Meadows seemingly downplayed the highly contagious virus on Sunday by saying the country is "not going to control the pandemic."
"We are going to control the fact that we get vaccines, therapeutics, and other mitigation areas," he said.
"With the US, Spain, and France all seeing record numbers of COVID cases, it is clear that the second wave could be worse than the first unless drastic action is taken," IG Group analysts said.
Italy and Spain announced tighter mobility restrictions over the weekend after recording a sharp rise in cases. But their announcements fell short of national lockdowns.
The Euro Stoxx 50 fell 1.5%, Germany's DAX lost 2%, largely due to steep losses in shares of software maker SAP, while Milan's FTSE MIB index lost 0.8% and Madrid's IBEX 35 was flat.
"A combination of flat COVID-19 death rates, the avoidance of stay-home national lockdowns, and the prospect of more government support is keeping a floor under markets," said Jasper Lawler, head of research at London Capital Group.

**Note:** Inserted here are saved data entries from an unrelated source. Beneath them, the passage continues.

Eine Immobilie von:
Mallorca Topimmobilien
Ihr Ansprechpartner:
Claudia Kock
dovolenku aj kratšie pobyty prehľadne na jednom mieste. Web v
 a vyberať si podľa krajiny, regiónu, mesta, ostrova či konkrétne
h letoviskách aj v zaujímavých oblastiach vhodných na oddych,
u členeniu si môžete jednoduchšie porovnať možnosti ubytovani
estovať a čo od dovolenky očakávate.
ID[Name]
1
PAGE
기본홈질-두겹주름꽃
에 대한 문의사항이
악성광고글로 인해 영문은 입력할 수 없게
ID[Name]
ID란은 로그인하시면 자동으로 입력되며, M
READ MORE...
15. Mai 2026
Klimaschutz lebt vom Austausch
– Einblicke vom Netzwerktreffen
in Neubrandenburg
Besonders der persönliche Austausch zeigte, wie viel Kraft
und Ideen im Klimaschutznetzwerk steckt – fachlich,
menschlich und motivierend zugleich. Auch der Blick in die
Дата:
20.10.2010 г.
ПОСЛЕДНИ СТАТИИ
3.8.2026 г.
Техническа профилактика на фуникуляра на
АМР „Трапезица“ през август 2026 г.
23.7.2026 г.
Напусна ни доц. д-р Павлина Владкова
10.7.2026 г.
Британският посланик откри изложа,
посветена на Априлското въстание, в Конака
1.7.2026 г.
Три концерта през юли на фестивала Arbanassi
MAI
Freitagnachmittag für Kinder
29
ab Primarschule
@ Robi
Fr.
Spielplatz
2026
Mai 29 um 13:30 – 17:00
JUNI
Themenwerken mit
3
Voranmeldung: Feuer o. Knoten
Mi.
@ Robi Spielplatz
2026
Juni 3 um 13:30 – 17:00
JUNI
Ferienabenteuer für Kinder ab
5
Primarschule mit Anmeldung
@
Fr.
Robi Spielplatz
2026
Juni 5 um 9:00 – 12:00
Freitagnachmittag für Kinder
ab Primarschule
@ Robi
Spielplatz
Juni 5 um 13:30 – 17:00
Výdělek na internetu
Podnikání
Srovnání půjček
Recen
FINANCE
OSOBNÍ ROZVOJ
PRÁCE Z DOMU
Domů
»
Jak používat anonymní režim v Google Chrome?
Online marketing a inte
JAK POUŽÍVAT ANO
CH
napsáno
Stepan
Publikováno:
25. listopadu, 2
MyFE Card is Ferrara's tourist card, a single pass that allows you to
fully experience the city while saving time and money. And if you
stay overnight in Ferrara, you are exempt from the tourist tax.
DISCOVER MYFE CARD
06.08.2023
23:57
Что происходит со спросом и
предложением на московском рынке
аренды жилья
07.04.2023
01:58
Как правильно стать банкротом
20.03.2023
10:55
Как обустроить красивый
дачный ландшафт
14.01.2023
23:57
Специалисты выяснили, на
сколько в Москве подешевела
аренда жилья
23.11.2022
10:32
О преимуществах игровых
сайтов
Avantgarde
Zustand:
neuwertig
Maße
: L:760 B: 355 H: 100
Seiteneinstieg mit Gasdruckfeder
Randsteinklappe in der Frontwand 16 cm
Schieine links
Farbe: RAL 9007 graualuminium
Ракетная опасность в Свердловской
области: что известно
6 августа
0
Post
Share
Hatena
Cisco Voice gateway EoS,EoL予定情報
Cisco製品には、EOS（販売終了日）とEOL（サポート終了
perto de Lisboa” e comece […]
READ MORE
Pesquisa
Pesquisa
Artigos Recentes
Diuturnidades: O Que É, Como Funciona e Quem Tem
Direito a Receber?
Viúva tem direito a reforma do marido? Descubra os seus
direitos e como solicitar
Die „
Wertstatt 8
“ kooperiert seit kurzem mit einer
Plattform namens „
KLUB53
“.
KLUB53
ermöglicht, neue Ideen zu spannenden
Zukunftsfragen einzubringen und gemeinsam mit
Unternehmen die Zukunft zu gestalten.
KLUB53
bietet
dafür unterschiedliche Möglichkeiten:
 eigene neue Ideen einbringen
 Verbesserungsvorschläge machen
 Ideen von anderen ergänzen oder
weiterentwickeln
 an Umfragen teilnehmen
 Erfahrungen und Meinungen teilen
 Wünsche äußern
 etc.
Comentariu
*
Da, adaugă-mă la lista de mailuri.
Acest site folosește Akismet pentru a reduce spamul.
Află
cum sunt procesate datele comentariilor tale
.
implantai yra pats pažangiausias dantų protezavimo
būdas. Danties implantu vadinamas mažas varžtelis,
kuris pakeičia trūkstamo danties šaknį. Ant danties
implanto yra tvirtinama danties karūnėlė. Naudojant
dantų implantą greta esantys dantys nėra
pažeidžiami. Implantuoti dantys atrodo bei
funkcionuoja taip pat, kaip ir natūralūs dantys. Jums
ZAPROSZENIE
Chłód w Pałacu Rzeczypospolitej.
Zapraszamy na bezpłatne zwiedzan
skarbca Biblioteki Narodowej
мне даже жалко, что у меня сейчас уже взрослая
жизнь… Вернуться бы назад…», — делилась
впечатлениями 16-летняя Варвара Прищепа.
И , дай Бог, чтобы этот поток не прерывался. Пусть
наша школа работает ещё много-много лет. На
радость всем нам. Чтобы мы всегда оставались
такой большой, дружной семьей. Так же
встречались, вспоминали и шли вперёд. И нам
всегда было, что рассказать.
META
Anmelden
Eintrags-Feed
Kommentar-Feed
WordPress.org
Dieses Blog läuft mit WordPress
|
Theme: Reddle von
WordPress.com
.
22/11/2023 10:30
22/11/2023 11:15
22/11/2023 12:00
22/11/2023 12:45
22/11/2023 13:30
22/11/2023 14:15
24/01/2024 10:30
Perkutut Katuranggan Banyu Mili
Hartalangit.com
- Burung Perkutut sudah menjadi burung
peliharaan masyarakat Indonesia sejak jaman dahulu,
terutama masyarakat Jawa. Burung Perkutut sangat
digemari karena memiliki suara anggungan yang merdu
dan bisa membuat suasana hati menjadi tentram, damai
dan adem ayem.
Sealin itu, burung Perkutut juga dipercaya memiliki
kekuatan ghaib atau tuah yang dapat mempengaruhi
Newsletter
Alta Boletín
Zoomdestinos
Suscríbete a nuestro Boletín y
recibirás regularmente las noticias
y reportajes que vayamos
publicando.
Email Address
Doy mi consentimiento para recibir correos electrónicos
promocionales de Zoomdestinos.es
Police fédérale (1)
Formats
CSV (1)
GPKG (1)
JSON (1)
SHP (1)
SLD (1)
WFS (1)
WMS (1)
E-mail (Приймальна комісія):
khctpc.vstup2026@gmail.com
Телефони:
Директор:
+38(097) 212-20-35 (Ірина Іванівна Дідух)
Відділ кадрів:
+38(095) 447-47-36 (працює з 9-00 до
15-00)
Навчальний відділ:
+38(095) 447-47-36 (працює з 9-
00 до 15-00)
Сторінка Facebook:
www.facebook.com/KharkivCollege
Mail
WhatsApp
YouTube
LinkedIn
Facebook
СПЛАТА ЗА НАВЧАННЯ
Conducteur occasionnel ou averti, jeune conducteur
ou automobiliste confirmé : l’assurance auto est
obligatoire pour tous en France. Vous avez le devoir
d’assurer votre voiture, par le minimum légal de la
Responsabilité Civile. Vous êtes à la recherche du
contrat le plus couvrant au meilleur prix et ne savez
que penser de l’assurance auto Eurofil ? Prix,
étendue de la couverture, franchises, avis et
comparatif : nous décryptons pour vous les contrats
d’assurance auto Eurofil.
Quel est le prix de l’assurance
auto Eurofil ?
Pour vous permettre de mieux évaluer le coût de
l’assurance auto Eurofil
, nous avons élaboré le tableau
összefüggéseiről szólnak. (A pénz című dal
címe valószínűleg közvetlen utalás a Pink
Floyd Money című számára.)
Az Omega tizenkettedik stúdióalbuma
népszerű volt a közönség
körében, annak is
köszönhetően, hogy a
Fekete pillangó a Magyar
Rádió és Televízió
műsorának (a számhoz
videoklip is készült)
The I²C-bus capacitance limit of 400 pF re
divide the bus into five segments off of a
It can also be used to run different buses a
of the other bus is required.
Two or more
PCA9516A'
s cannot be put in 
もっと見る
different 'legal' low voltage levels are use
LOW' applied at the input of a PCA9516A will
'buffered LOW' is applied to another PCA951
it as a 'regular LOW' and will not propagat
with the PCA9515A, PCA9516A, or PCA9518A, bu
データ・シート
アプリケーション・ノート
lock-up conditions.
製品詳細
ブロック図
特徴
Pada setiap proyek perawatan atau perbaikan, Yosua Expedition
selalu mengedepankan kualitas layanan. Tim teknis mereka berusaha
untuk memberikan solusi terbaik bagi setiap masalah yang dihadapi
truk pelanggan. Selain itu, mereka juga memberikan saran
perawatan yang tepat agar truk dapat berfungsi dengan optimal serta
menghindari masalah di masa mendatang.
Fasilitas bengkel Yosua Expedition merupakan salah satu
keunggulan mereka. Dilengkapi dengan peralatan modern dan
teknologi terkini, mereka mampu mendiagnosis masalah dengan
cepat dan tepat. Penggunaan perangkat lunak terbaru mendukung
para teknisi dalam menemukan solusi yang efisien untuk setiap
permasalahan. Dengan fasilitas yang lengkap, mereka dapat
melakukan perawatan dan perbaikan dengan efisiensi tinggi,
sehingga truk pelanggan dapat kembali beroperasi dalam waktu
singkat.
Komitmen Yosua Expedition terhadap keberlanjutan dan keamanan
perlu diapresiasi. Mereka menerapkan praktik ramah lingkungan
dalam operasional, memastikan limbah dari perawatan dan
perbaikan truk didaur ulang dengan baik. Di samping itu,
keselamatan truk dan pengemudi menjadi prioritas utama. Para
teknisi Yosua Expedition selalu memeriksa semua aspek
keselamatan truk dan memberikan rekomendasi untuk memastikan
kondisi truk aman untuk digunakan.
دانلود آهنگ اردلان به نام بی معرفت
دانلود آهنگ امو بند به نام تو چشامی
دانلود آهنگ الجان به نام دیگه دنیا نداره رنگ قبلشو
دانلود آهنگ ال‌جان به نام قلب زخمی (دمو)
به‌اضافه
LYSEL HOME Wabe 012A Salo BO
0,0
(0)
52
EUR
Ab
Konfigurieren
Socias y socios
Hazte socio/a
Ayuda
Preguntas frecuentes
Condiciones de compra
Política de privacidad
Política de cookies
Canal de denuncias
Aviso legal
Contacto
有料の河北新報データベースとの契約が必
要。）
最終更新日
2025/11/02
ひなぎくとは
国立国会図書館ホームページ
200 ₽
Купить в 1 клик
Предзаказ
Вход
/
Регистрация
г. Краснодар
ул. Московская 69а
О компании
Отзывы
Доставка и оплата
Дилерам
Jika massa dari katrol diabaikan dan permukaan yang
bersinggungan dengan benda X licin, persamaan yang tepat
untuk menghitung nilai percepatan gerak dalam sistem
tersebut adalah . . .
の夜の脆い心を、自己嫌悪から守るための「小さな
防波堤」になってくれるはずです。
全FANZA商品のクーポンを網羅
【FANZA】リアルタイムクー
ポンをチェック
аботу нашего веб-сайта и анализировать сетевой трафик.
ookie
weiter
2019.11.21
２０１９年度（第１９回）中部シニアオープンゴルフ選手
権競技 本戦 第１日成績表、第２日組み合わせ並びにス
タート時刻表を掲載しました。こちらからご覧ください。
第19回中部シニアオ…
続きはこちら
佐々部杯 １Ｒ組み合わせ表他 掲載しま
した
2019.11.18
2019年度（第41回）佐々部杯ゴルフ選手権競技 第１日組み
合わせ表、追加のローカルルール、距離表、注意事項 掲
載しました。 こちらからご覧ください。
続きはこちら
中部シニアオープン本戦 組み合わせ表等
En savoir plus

A number of vaccines in the pipeline were also helping sugar-coat markets, Stephen Innes, chief global market strategist at Axi, said.
If it weren't for the vaccines, "we could have been looking at a pretty significant market reset this morning with COVID-19 flash points flaring up in virtually every corner of the globe this weekend," he said.
Record virus cases in the US, a lack of stimulus progress, and pre-election nerves sent Asian markets lower. China's Shanghai Composite fell 0.8%, Korea's Kospi fell 0.7%, and Japan's Nikkei fell 0.1%.
Oil extended Friday's losses after Libya's National Oil Corp said national output may double to 1 million barrels a day within four weeks.
Brent crude futures fell 1.75% to $41 a barrel, and West Texas Intermediate fell 2% to $39 a barrel.